▶ **Collected data entries**:
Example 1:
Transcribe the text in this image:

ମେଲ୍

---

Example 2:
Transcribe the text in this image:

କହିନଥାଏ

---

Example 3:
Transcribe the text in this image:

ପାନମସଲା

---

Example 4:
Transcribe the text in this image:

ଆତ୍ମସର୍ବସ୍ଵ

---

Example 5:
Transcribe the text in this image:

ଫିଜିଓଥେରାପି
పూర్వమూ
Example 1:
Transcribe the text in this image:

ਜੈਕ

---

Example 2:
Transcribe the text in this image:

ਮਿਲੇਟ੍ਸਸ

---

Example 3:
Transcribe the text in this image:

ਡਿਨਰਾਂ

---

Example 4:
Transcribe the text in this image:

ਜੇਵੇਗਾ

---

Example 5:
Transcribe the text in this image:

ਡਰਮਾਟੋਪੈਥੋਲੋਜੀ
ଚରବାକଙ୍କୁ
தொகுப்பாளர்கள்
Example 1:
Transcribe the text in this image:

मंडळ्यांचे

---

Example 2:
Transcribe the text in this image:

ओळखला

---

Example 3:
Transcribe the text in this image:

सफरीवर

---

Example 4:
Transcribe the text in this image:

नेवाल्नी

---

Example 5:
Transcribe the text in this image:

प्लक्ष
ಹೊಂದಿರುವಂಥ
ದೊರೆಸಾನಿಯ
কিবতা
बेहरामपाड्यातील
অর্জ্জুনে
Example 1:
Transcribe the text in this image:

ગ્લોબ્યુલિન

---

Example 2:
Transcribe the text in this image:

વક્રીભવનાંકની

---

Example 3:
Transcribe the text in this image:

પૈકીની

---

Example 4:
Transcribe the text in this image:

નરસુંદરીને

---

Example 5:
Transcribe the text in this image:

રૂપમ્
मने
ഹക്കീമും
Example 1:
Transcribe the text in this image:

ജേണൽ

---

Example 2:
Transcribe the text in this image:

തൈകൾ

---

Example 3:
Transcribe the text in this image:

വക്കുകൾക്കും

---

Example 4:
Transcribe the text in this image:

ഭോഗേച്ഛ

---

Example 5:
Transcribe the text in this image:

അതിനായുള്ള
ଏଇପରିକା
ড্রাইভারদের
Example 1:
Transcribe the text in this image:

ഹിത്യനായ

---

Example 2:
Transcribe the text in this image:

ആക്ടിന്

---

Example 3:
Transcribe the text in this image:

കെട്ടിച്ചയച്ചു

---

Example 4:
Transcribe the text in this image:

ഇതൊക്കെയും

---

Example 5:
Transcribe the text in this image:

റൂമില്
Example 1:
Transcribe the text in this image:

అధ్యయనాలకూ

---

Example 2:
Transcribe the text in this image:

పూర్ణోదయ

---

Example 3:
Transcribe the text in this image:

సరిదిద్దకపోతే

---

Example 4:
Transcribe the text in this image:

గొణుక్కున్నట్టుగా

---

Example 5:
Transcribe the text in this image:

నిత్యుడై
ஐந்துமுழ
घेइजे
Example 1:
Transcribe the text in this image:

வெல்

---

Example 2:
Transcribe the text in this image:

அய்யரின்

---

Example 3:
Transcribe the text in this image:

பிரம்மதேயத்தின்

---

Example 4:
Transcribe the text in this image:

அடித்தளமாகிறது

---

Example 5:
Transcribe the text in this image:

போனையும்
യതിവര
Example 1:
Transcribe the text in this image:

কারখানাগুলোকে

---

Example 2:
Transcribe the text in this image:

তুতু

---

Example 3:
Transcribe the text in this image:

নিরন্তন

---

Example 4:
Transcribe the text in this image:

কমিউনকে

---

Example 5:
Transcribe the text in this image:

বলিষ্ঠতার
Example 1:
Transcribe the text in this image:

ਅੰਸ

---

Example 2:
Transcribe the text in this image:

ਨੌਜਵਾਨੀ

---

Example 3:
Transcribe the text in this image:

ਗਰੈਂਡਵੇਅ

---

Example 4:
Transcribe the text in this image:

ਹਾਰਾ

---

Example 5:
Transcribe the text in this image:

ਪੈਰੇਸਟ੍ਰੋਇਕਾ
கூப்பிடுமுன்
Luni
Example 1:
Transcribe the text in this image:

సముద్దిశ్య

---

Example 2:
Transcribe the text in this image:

▶ **Assignment**: Each line shown above needs to be transcribed exactly.

▶ **Problem solution**:
Example 1:
Transcribe the text in this image:

ମେଲ୍

---

Example 2:
Transcribe the text in this image:

କହିନଥାଏ

---

Example 3:
Transcribe the text in this image:

ପାନମସଲା

---

Example 4:
Transcribe the text in this image:

ଆତ୍ମସର୍ବସ୍ଵ

---

Example 5:
Transcribe the text in this image:

ଫିଜିଓଥେରାପି
పూర్వమూ
Example 1:
Transcribe the text in this image:

ਜੈਕ

---

Example 2:
Transcribe the text in this image:

ਮਿਲੇਟ੍ਸਸ

---

Example 3:
Transcribe the text in this image:

ਡਿਨਰਾਂ

---

Example 4:
Transcribe the text in this image:

ਜੇਵੇਗਾ

---

Example 5:
Transcribe the text in this image:

ਡਰਮਾਟੋਪੈਥੋਲੋਜੀ
ଚରବାକଙ୍କୁ
தொகுப்பாளர்கள்
Example 1:
Transcribe the text in this image:

मंडळ्यांचे

---

Example 2:
Transcribe the text in this image:

ओळखला

---

Example 3:
Transcribe the text in this image:

सफरीवर

---

Example 4:
Transcribe the text in this image:

नेवाल्नी

---

Example 5:
Transcribe the text in this image:

प्लक्ष
ಹೊಂದಿರುವಂಥ
ದೊರೆಸಾನಿಯ
কিবতা
बेहरामपाड्यातील
অর্জ্জুনে
Example 1:
Transcribe the text in this image:

ગ્લોબ્યુલિન

---

Example 2:
Transcribe the text in this image:

વક્રીભવનાંકની

---

Example 3:
Transcribe the text in this image:

પૈકીની

---

Example 4:
Transcribe the text in this image:

નરસુંદરીને

---

Example 5:
Transcribe the text in this image:

રૂપમ્
मने
ഹക്കീമും
Example 1:
Transcribe the text in this image:

ജേണൽ

---

Example 2:
Transcribe the text in this image:

തൈകൾ

---

Example 3:
Transcribe the text in this image:

വക്കുകൾക്കും

---

Example 4:
Transcribe the text in this image:

ഭോഗേച്ഛ

---

Example 5:
Transcribe the text in this image:

അതിനായുള്ള
ଏଇପରିକା
ড্রাইভারদের
Example 1:
Transcribe the text in this image:

ഹിത്യനായ

---

Example 2:
Transcribe the text in this image:

ആക്ടിന്

---

Example 3:
Transcribe the text in this image:

കെട്ടിച്ചയച്ചു

---

Example 4:
Transcribe the text in this image:

ഇതൊക്കെയും

---

Example 5:
Transcribe the text in this image:

റൂമില്
Example 1:
Transcribe the text in this image:

అధ్యయనాలకూ

---

Example 2:
Transcribe the text in this image:

పూర్ణోదయ

---

Example 3:
Transcribe the text in this image:

సరిదిద్దకపోతే

---

Example 4:
Transcribe the text in this image:

గొణుక్కున్నట్టుగా

---

Example 5:
Transcribe the text in this image:

నిత్యుడై
ஐந்துமுழ
घेइजे
Example 1:
Transcribe the text in this image:

வெல்

---

Example 2:
Transcribe the text in this image:

அய்யரின்

---

Example 3:
Transcribe the text in this image:

பிரம்மதேயத்தின்

---

Example 4:
Transcribe the text in this image:

அடித்தளமாகிறது

---

Example 5:
Transcribe the text in this image:

போனையும்
യതിവര
Example 1:
Transcribe the text in this image:

কারখানাগুলোকে

---

Example 2:
Transcribe the text in this image:

তুতু

---

Example 3:
Transcribe the text in this image:

নিরন্তন

---

Example 4:
Transcribe the text in this image:

কমিউনকে

---

Example 5:
Transcribe the text in this image:

বলিষ্ঠতার
Example 1:
Transcribe the text in this image:

ਅੰਸ

---

Example 2:
Transcribe the text in this image:

ਨੌਜਵਾਨੀ

---

Example 3:
Transcribe the text in this image:

ਗਰੈਂਡਵੇਅ

---

Example 4:
Transcribe the text in this image:

ਹਾਰਾ

---

Example 5:
Transcribe the text in this image:

ਪੈਰੇਸਟ੍ਰੋਇਕਾ
கூப்பிடுமுன்
Luni
Example 1:
Transcribe the text in this image:

సముద్దిశ్య

---

Example 2:
Transcribe the text in this image:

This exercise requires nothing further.